| Provided passage |
An image recording process which incorporates gain is disclosed by Tokumoto et al. in U.S. Pat. No. 3,425,916. According to this process, chemically-developable nuclei are formed in a reagent layer by imagewise exposing the layer to a relatively minute current flow. Unlike direct print-out image recording processes, such as mentioned above, the current flow itself need not be sufficient to produce a visible reaction in the reagent layer in situ. Rather, it need only be sufficient to produce nuclei which, during a subsequent chemical development step, can be amplified to produce a visible image.
While the aforementioned Tokumoto et al. process requires relatively low current flow to produce a developable latent image, the overall process requires that the recording material be moistened during the latent image or nuclei forming step. Moreover, the recording element on which the nuclei forming process is carried out requires chemical liquid development in order to intensify and thereby render visible the current produced nuclei. Furthermore, once developed, the visible image must be stabilized by washing and fixing, as in ordinary photographic processes. For these and other reasons, this process has not, to date, enjoyed substantial commercial use.
Another electrographic image recording process which incorporates gain is disclosed by Tokumoto et al. in United Kingdom Pat. No. 1,275,929. In this process, a latent image is formed by applying an imagewise electric current to a dry and conductive recording sheet formed of a conductive powder and an image forming component in a binder. The recording sheet is then heated in the presence of a redox system which includes a compound including at least one metal selected from nickel, cobalt, zinc, chromium, tin and copper to produce a visible image with the image forming component.
One disadvantage of this process is that it requires relatively large current flows (i.e., .ltoreq.1 milliampere/cm.sup.2) through the conductive recording sheet for short times. Consequently the production of relatively high charge density levels (i.e., .ltoreq.1 millicoulomb/cm.sup.2), are required for latent image formation. In certain electrographic image recording applications, the use of a conductive recording material and/or the production therein of a charge density of 1 millicoulomb/cm.sup.2 or greater is either impossible or undesirable within a commercially practical exposure period. One example is the use of electrosensitive recording materials with sources of activating electrical energy, such as corona discharge devices or electrostatically charged devices, that do not develop a high electron current and cannot, therefore, produce a high charge density level in a short exposure period. Another example is the use of electrosensitive recording materials to detect electromagnetic radiation by sandwiching such a recording material with an electrophotographic photoconductor. To produce an imagewise current flow through the recording material, the resistivities of the photoconductor and the recording element must be matched within a predetermined range. Presently existing electrophotographic photoconductors are high impedance, low current devices. Therefore, if the recording material is highly conductive relative to the photoconductor a high current flow will be produced in the sandwich resulting in photoconductor breakdown, which breakdown in turn prohibits the formation of a latent image. One proposed use of an electrophotographicphotoconductor-electrosensitive recording material sandwich is medical radiography. In this application it is desirable to subject the patient to as small a dosage of X-ray radiation as possible. The recording material, therefore, must be capable of forming a latent image with the low charge density produced therein by the brief X-ray exposure of the high impedance, low current output photoconductor.

| What needs to be done |
Please rewrite the paragraph of the passage on electrographic image recording that begins "Another electrographic image recording process" as a short list, keeping its main facts. The rows come from a separate source.

| Entries provided |

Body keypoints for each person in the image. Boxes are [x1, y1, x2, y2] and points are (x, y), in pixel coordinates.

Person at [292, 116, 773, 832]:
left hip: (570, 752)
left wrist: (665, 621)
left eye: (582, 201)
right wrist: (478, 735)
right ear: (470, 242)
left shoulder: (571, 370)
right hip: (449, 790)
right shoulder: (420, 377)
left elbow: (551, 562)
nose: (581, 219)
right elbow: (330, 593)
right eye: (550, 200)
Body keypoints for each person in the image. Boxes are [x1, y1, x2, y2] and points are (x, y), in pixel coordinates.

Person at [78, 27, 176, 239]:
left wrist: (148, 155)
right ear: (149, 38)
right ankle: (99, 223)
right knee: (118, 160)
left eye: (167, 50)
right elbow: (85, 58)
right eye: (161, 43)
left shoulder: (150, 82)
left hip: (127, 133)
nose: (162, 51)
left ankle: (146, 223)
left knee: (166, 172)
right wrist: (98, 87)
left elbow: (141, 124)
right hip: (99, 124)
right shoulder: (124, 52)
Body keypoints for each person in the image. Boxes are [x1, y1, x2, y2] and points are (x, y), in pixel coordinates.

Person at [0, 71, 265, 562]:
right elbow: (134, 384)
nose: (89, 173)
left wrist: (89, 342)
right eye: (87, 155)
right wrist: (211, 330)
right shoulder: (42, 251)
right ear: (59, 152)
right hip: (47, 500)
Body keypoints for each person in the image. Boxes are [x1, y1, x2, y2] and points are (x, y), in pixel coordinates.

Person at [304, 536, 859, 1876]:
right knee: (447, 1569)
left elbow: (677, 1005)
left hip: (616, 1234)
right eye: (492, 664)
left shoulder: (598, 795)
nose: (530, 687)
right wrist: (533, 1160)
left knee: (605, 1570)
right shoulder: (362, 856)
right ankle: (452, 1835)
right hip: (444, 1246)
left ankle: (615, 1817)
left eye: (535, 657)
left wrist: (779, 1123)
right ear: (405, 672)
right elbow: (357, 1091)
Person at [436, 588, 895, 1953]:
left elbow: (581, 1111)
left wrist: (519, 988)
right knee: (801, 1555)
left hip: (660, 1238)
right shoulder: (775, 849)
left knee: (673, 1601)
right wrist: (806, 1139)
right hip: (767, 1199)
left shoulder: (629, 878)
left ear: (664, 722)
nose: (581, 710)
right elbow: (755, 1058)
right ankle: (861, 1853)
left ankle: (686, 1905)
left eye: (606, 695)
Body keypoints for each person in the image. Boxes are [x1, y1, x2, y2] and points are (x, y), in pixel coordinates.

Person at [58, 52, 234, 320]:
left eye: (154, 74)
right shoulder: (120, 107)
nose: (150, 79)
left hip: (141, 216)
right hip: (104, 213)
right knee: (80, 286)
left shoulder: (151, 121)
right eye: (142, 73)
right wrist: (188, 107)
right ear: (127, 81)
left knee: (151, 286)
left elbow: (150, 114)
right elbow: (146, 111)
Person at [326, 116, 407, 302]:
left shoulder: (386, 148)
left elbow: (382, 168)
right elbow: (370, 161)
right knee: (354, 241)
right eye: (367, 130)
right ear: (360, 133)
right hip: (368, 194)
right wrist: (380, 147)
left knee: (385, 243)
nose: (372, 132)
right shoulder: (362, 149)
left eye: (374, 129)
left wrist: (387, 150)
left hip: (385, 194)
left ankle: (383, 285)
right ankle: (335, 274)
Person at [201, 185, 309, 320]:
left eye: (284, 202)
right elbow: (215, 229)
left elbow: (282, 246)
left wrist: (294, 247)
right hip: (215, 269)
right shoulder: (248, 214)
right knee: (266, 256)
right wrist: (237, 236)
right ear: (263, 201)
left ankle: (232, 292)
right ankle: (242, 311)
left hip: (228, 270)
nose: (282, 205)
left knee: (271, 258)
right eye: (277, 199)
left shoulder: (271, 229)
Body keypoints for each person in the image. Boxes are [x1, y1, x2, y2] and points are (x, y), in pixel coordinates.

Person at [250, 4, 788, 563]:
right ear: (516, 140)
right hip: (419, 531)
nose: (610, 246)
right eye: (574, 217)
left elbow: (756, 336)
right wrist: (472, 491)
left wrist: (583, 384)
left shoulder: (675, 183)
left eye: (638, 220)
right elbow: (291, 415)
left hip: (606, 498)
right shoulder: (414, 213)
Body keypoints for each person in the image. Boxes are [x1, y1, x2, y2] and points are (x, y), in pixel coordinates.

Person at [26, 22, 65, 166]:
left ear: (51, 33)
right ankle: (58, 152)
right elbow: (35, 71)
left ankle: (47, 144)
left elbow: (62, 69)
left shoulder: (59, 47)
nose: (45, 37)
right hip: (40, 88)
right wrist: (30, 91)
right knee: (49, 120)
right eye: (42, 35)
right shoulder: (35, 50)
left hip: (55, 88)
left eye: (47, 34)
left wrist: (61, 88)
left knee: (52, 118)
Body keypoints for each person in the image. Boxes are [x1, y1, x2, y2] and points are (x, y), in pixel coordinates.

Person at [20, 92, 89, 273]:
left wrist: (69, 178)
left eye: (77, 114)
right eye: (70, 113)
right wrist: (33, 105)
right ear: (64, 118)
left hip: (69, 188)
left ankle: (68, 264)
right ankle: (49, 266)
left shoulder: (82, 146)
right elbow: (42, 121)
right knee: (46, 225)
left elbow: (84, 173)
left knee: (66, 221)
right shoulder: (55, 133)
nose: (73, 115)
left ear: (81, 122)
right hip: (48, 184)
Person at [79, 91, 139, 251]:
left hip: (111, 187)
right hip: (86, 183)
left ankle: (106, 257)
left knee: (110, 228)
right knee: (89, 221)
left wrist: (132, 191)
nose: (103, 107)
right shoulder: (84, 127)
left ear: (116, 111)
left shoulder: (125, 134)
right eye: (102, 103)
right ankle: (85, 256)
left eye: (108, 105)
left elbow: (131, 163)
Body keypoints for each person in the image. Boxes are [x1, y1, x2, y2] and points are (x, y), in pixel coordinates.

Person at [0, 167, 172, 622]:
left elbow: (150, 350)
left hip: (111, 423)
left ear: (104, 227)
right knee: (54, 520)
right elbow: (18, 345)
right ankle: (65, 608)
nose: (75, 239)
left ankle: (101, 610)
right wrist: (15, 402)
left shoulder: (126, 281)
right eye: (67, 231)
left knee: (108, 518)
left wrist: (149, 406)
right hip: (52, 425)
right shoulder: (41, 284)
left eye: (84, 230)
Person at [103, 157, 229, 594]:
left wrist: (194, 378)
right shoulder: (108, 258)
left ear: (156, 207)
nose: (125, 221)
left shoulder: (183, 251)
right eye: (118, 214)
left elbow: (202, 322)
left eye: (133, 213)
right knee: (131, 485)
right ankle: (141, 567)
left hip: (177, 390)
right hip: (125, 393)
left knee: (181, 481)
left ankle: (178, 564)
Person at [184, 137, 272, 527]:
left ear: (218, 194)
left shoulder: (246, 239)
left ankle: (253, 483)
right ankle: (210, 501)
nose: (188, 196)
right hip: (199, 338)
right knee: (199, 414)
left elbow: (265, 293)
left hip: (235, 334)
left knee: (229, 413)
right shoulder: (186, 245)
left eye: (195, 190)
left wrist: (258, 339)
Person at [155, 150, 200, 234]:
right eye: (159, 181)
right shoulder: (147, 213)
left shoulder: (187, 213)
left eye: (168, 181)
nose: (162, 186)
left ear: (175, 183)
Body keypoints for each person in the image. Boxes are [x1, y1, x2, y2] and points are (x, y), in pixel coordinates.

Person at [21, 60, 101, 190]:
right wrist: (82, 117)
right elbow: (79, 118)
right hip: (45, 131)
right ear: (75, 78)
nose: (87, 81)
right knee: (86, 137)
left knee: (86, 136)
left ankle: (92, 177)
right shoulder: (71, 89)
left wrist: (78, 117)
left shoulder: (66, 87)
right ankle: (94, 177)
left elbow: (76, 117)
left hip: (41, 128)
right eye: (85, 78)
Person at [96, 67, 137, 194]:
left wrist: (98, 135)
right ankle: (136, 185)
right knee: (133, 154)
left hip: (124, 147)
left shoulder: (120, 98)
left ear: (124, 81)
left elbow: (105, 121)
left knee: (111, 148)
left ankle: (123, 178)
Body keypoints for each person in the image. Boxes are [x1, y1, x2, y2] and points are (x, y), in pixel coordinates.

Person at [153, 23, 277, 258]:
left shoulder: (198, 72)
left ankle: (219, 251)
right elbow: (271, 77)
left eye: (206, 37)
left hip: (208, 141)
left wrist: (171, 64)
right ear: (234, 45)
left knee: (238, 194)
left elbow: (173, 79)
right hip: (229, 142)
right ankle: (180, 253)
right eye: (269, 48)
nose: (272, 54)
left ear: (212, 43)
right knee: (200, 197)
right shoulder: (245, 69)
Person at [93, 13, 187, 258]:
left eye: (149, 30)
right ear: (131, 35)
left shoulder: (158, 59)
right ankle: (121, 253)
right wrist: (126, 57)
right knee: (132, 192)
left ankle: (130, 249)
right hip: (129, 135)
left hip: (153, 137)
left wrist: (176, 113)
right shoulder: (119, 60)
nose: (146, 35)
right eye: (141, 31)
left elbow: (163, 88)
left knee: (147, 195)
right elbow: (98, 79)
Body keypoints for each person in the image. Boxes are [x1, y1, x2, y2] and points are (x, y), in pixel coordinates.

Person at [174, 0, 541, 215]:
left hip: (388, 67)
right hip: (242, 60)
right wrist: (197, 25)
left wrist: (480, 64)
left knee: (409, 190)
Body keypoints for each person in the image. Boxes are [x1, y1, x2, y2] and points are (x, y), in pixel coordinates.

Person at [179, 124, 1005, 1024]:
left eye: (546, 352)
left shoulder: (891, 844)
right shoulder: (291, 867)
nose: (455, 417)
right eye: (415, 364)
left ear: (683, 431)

| Response to this task |
- Tokumoto et al. disclose another electrographic image recording process that incorporates gain, in United Kingdom Pat. No. 1,275,929.
- A latent image forms when an imagewise electric current is applied to a dry, conductive recording sheet.
- The sheet consists of a conductive powder and an image forming component in a binder.
- The sheet is then heated in the presence of a redox system containing a compound with at least one of these metals: nickel, cobalt, zinc, chromium, tin, or copper.
- The heating produces a visible image with the image forming component.